Collected data entries
###

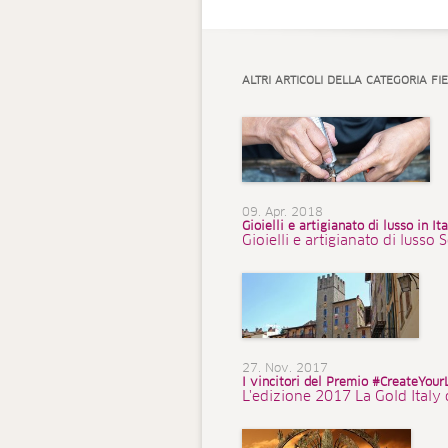
ALTRI ARTICOLI DELLA CATEGORIA FIE
09. Apr. 2018
Gioielli e artigianato di lusso in Ita
Gioielli e artigianato di lusso 
27. Nov. 2017
I vincitori del Premio #CreateYour
L'edizione 2017 La Gold Italy d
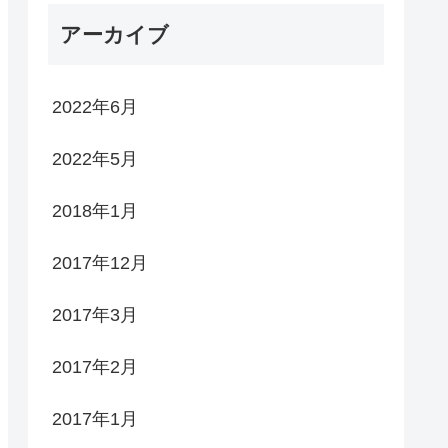
アーカイブ
2022年6月
2022年5月
2018年1月
2017年12月
2017年3月
2017年2月
2017年1月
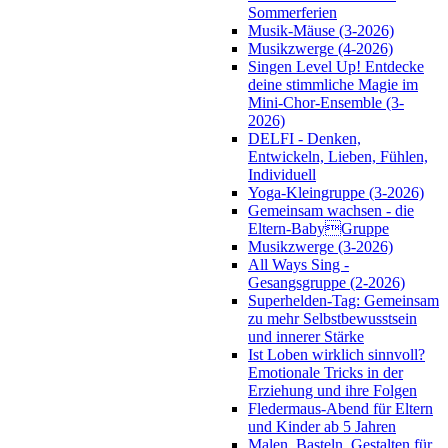
Sommerferien
Musik-Mäuse (3-2026)
Musikzwerge (4-2026)
Singen Level Up! Entdecke
deine stimmliche Magie im
Mini-Chor-Ensemble (3-
2026)
DELFI - Denken,
Entwickeln, Lieben, Fühlen,
Individuell
Yoga-Kleingruppe (3-2026)
Gemeinsam wachsen - die
Eltern-BabyGruppe
Musikzwerge (3-2026)
All Ways Sing -
Gesangsgruppe (2-2026)
Superhelden-Tag: Gemeinsam
zu mehr Selbstbewusstsein
und innerer Stärke
Ist Loben wirklich sinnvoll?
Emotionale Tricks in der
Erziehung und ihre Folgen
Fledermaus-Abend für Eltern
und Kinder ab 5 Jahren
Malen, Basteln, Gestalten für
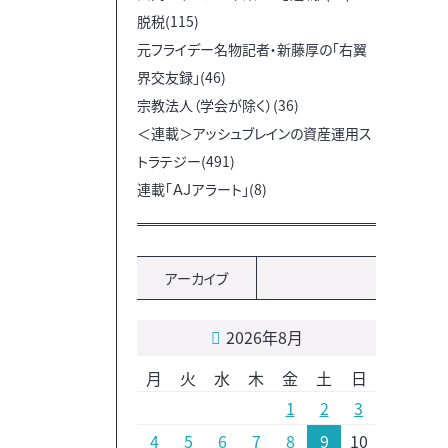
脱税(115)
元フライデー名物記者・新藤厚の「右翼
界交友録」(46)
宗教法人（学会が除く）(36)
＜連載＞アッシュブレインの資産運用ス
トラテジー(491)
連載「ＡＪアラート」(8)
アーカイブ
2026年8月
月
火
水
木
金
土
日
1
2
3
4
5
6
7
8
9
10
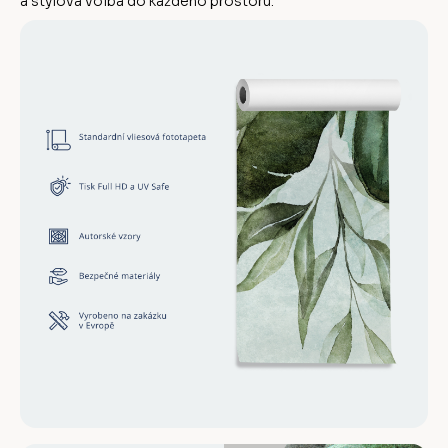
a stylová volba do každého prostoru.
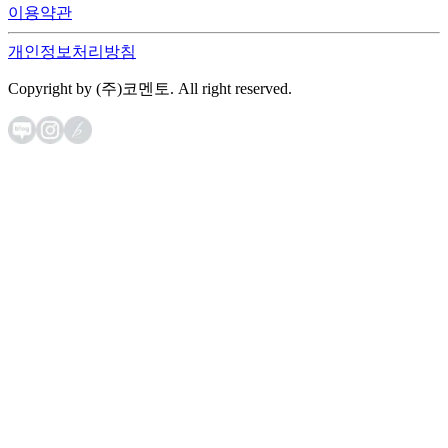
이용약관
개인정보처리방침
Copyright by (주)코멘토. All right reserved.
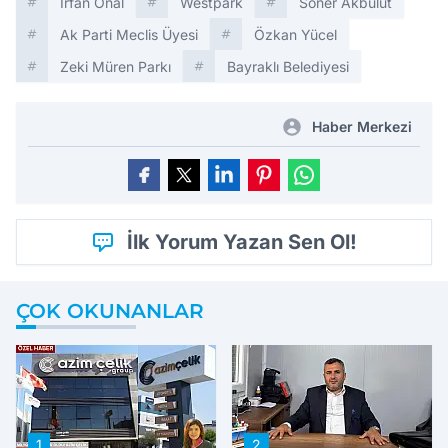
Irfan Önal
Westpark
Soner Akbulut
Ak Parti Meclis Üyesi
Özkan Yücel
Zeki Müren Parkı
Bayraklı Belediyesi
Haber Merkezi
İlk Yorum Yazan Sen Ol!
ÇOK OKUNANLAR
1
2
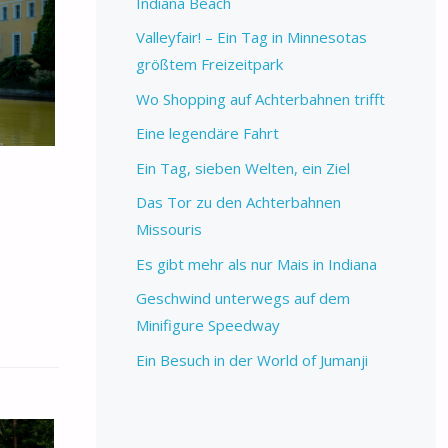
Indiana Beach
Valleyfair! – Ein Tag in Minnesotas
größtem Freizeitpark
Wo Shopping auf Achterbahnen trifft
Eine legendäre Fahrt
Ein Tag, sieben Welten, ein Ziel
Das Tor zu den Achterbahnen
Missouris
Es gibt mehr als nur Mais in Indiana
Geschwind unterwegs auf dem
Minifigure Speedway
Ein Besuch in der World of Jumanji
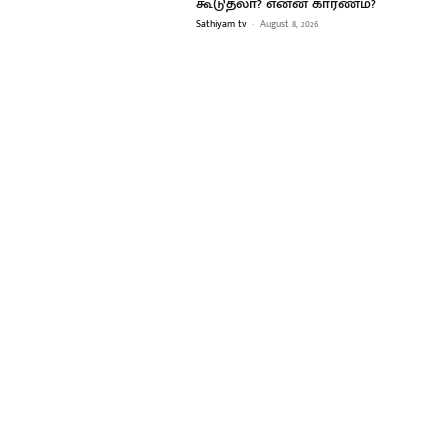
கூடுதலா? என்ன காரணம்?
Sathiyam tv
-
August 8, 2026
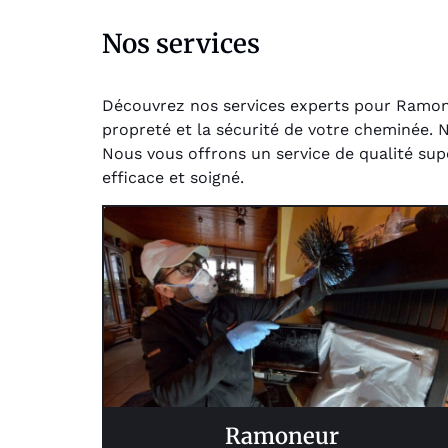
Nos services
Découvrez nos services experts pour Ramoneu
propreté et la sécurité de votre cheminée.
Nous vous offrons un service de qualité sup
efficace et soigné.
Ramoneur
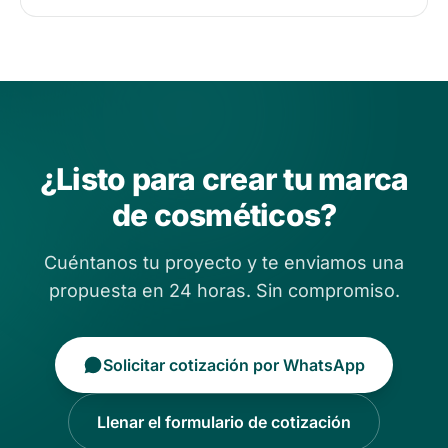
¿Listo para crear tu marca
de cosméticos?
Cuéntanos tu proyecto y te enviamos una
propuesta en 24 horas. Sin compromiso.
Solicitar cotización por WhatsApp
Llenar el formulario de cotización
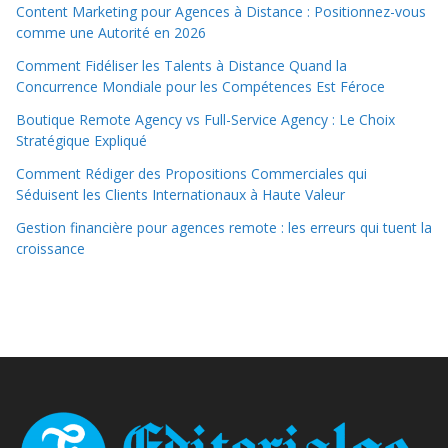
Content Marketing pour Agences à Distance : Positionnez-vous
comme une Autorité en 2026
Comment Fidéliser les Talents à Distance Quand la
Concurrence Mondiale pour les Compétences Est Féroce
Boutique Remote Agency vs Full-Service Agency : Le Choix
Stratégique Expliqué
Comment Rédiger des Propositions Commerciales qui
Séduisent les Clients Internationaux à Haute Valeur
Gestion financière pour agences remote : les erreurs qui tuent la
croissance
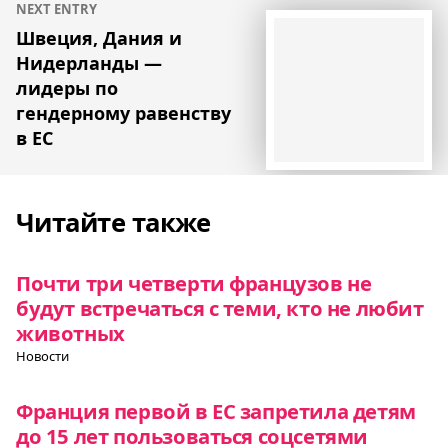
NEXT ENTRY
Швеция, Дания и
Нидерланды —
лидеры по
гендерному равенству
в ЕС
Читайте также
Почти три четверти французов не
будут встречаться с теми, кто не любит
животных
Новости
Франция первой в ЕС запретила детям
до 15 лет пользоваться соцсетями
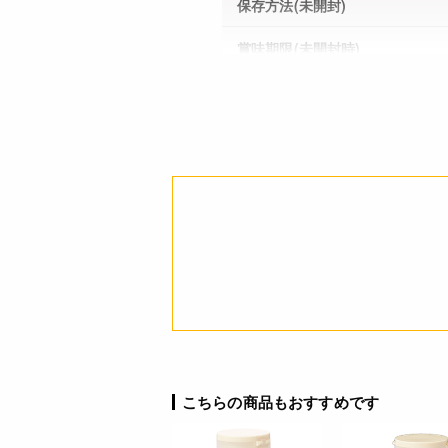
保存方法(未開封)
賞味期限(未開封時)
※製造日を起点とした期限で
す。
アレルギー
注意事項
JANコード
こちらの商品もおすすめです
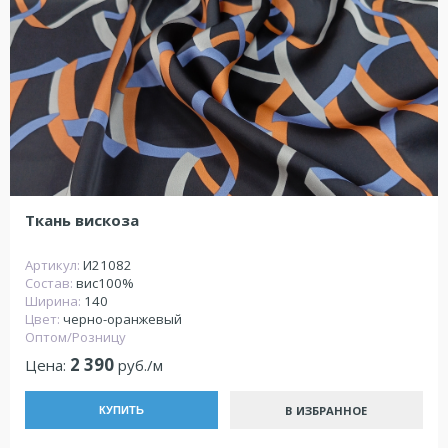
Ткань вискоза
Артикул:
И21082
Состав:
вис100%
Ширина:
140
Цвет:
черно-оранжевый
Оптом/Розницу
2 390
Цена:
руб./м
В ИЗБРАННОЕ
КУПИТЬ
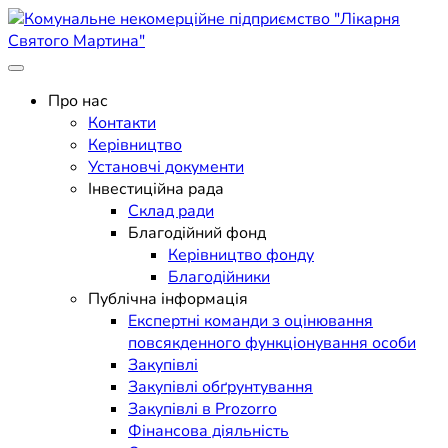
Skip
to
content
Поліклініка Мукачево
Комунальне некомерційне
Про нас
Контакти
підприємство "Лікарня
Керівництво
Установчі документи
Святого Мартина"
Інвестиційна рада
Склад ради
Благодійний фонд
Керівництво фонду
Благодійники
Публічна інформація
Експертні команди з оцінювання
повсякденного функціонування особи
Закупівлі
Закупівлі обґрунтування
Закупівлі в Prozorro
Фінансова діяльність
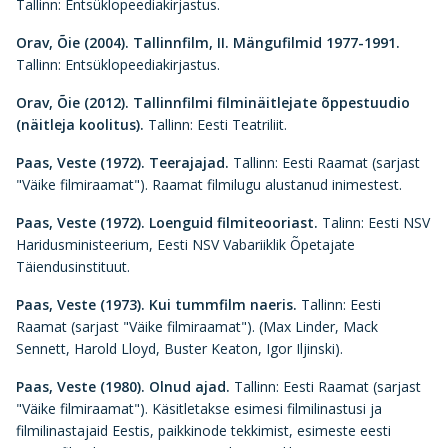
Tallinn: Entsüklopeediakirjastus.
Orav, Õie (2004).
Tallinnfilm, II. Mängufilmid 1977-1991.
Tallinn: Entsüklopeediakirjastus.
Orav, Õie (2012).
Tallinnfilmi filminäitlejate õppestuudio
(näitleja koolitus).
Tallinn: Eesti Teatriliit.
Paas, Veste (1972).
Teerajajad.
Tallinn: Eesti Raamat (sarjast
"Väike filmiraamat"). Raamat filmilugu alustanud inimestest.
Paas, Veste (1972).
Loenguid filmiteooriast.
Talinn: Eesti NSV
Haridusministeerium, Eesti NSV Vabariiklik Õpetajate
Täiendusinstituut.
Paas, Veste (1973). Kui tummfilm naeris.
Tallinn: Eesti
Raamat (sarjast "Väike filmiraamat"). (Max Linder, Mack
Sennett, Harold Lloyd, Buster Keaton, Igor Iljinski).
Paas, Veste (1980).
Olnud ajad.
Tallinn: Eesti Raamat (sarjast
"Väike filmiraamat"). Käsitletakse esimesi filmilinastusi ja
filmilinastajaid Eestis, paikkinode tekkimist, esimeste eesti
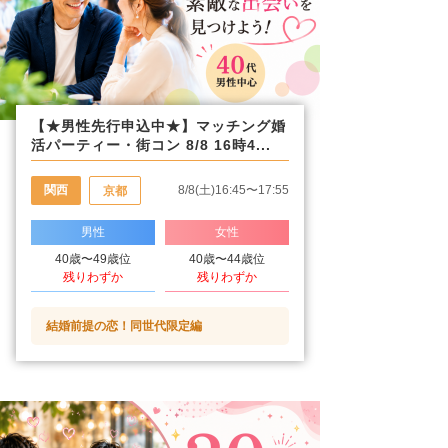
【★男性先行申込中★】マッチング婚
活パーティー・街コン 8/8 16時4...
関西
8/8(土)16:45〜17:55
京都
男性
女性
40歳〜49歳位
40歳〜44歳位
残りわずか
残りわずか
結婚前提の恋！同世代限定編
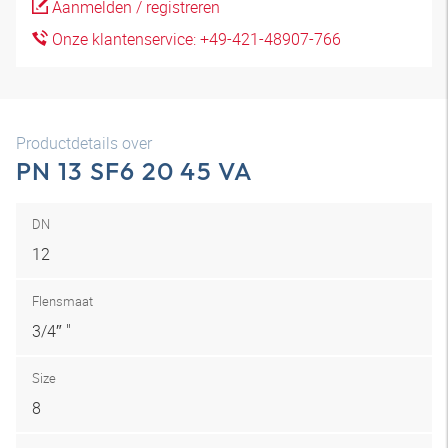
Aanmelden / registreren
Onze klantenservice: +49-421-48907-766
Productdetails over
PN 13 SF6 20 45 VA
DN
12
Flensmaat
3/4″ "
Size
8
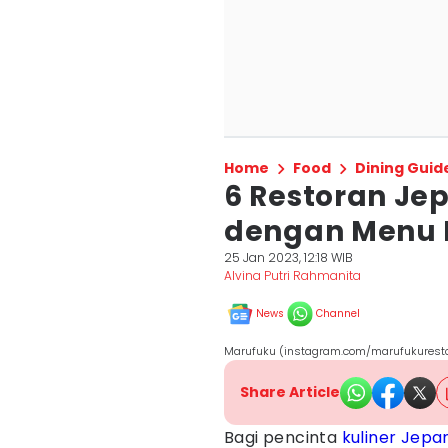
Home
Food
Dining Guid
6 Restoran Je
dengan Menu D
25 Jan 2023, 12:18 WIB
Alvina Putri Rahmanita
News
Channel
Marufuku (instagram.com/marufukurest
Share Article
Bagi pencinta
kuliner Jepa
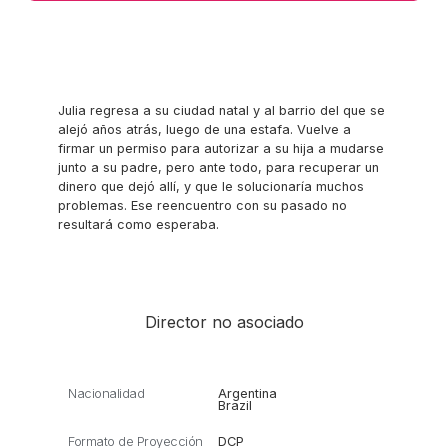
Julia regresa a su ciudad natal y al barrio del que se
alejó años atrás, luego de una estafa. Vuelve a
firmar un permiso para autorizar a su hija a mudarse
junto a su padre, pero ante todo, para recuperar un
dinero que dejó allí, y que le solucionaría muchos
problemas. Ese reencuentro con su pasado no
resultará como esperaba.
Director no asociado
Nacionalidad
Argentina
Brazil
Formato de Proyección
DCP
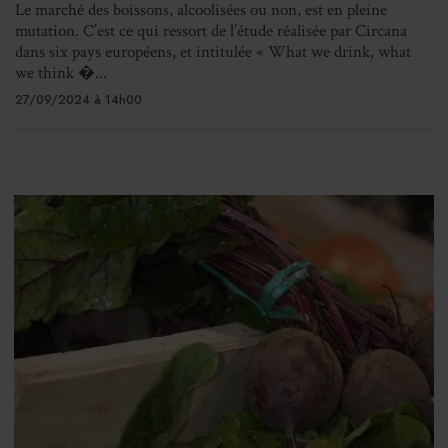
Le marché des boissons, alcoolisées ou non, est en pleine
mutation. C’est ce qui ressort de l’étude réalisée par Circana
dans six pays européens, et intitulée « What we drink, what
we think �...
27/09/2024 à 14h00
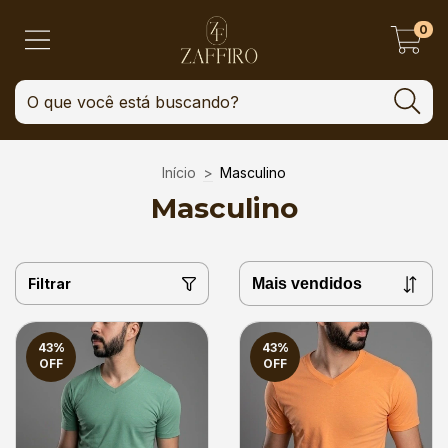
0
Início
>
Masculino
Masculino
Filtrar
43
%
43
%
OFF
OFF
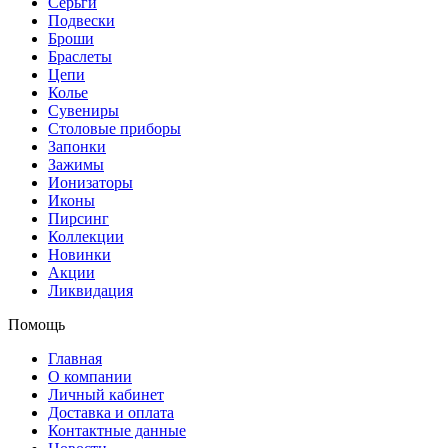
Серьги
Подвески
Броши
Браслеты
Цепи
Колье
Сувениры
Столовые приборы
Запонки
Зажимы
Ионизаторы
Иконы
Пирсинг
Коллекции
Новинки
Акции
Ликвидация
Помощь
Главная
О компании
Личный кабинет
Доставка и оплата
Контактные данные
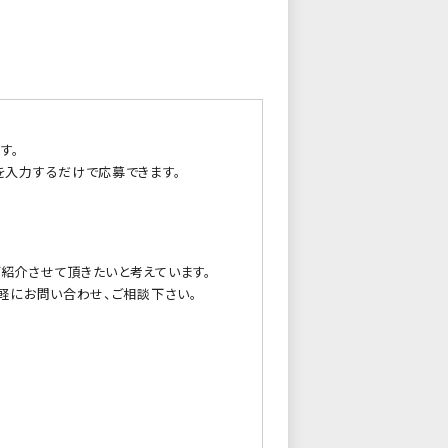
す。
を入力するだけで応募できます。
紹介させて頂きたいと考えています。
軽にお問い合わせ、ご相談下さい。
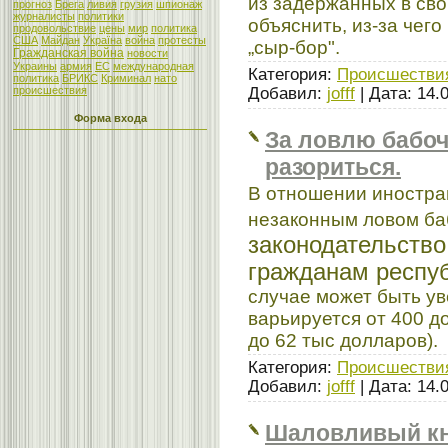
из задержанных в сво
прогноз
Брега
ливия
грузия
шпионаж
журналисты
политики
объяснить, из-за чего
продовольствие
цены
мир
политика
США
Майдан
Україна
война
протесты
„сыр-бор".
Гражданская война
новости
Украины
армия
ЕС
международная
Категория:
Происшестви
политика
БРИКС
Криминал
нато
Добавил:
jofff
| Дата:
14.
происшествия
Форма входа
За ловлю бабоч
разориться.
В отношении иностра
незаконным ловом ба
законодательство 
гражданам респуб
случае может быть уве
варьируется от 400 до
до 62 тыс долларов).
Категория:
Происшестви
Добавил:
jofff
| Дата:
14.
Шаловливый кн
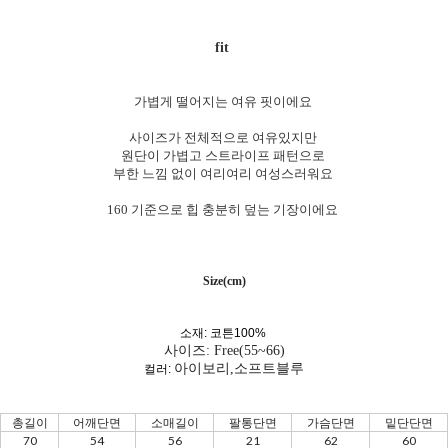
fit
가볍게 떨어지는 여유 핏이에요
사이즈가 전체적으로 여유있지만
원단이 가볍고 스트라이프 패턴으로
부한 느낌 없이 여리여리 여성스러워요
160 기준으로 힙 충분히 덮는 기장이에요
Size(cm)
소재: 코튼100%
사이즈: Free(55~66)
아이보리,소프트블루
컬러:
총길이
어깨단면
소매길이
팔통단면
가슴단면
밑단단면
70
54
56
21
62
60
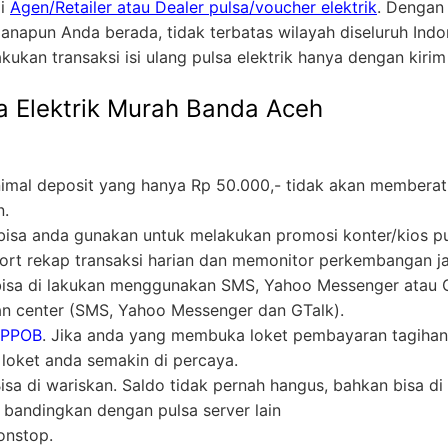
ai
Agen/Retailer atau Dealer pulsa/voucher elektrik
. Dengan
anapun Anda berada, tidak terbatas wilayah diseluruh In
akukan transaksi isi ulang pulsa elektrik hanya dengan kiri
a Elektrik Murah Banda Aceh
nimal deposit yang hanya Rp 50.000,- tidak akan memberat
n.
ni bisa anda gunakan untuk melakukan promosi konter/kios p
t rekap transaksi harian dan memonitor perkembangan ja
 bisa di lakukan menggunakan SMS, Yahoo Messenger atau Gt
n center (SMS, Yahoo Messenger dan GTalk).
 PPOB
. Jika anda yang membuka loket pembayaran tagihan
oket anda semakin di percaya.
a di wariskan. Saldo tidak pernah hangus, bahkan bisa di 
i bandingkan dengan pulsa server lain
nstop.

###

» **Work instructions**: Find the line with "zu mehr Selbstbewusstsein" in the data above, and from there retype each line exactly through the line with "Cuéntanos tu proyecto y te enviamos una", skipping the pictures along the way.

» **Expected answer**:
zu mehr Selbstbewusstsein
und innerer Stärke
Ist Loben wirklich sinnvoll?
Emotionale Tricks in der
Erziehung und ihre Folgen
Fledermaus-Abend für Eltern
und Kinder ab 5 Jahren
Malen, Basteln, Gestalten für
脱税(115)
元フライデー名物記者・新藤厚の「右翼
界交友録」(46)
宗教法人（学会が除く）(36)
＜連載＞アッシュブレインの資産運用ス
トラテジー(491)
連載「ＡＪアラート」(8)
アーカイブ
2026年8月
月
火
水
木
金
土
日
1
2
3
4
5
6
7
8
9
10
a stylová volba do každého prostoru.
이용약관
개인정보처리방침
Copyright by (주)코멘토. All right reserved.
Irfan Önal
Westpark
Soner Akbulut
Ak Parti Meclis Üyesi
Özkan Yücel
Zeki Müren Parkı
Bayraklı Belediyesi
Haber Merkezi
İlk Yorum Yazan Sen Ol!
ÇOK OKUNANLAR
1
2
Indiana Beach
Valleyfair! – Ein Tag in Minnesotas
größtem Freizeitpark
Wo Shopping auf Achterbahnen trifft
Eine legendäre Fahrt
Ein Tag, sieben Welten, ein Ziel
Das Tor zu den Achterbahnen
Missouris
Es gibt mehr als nur Mais in Indiana
Geschwind unterwegs auf dem
Minifigure Speedway
Ein Besuch in der World of Jumanji
கூடுதலா? என்ன காரணம்?
Sathiyam tv
-
August 8, 2026
Nos services
Découvrez nos services experts pour Ramoneu
propreté et la sécurité de votre cheminée.
Nous vous offrons un service de qualité sup
efficace et soigné.
Ramoneur
¿Listo para crear tu marca
de cosméticos?
Cuéntanos tu proyecto y te enviamos una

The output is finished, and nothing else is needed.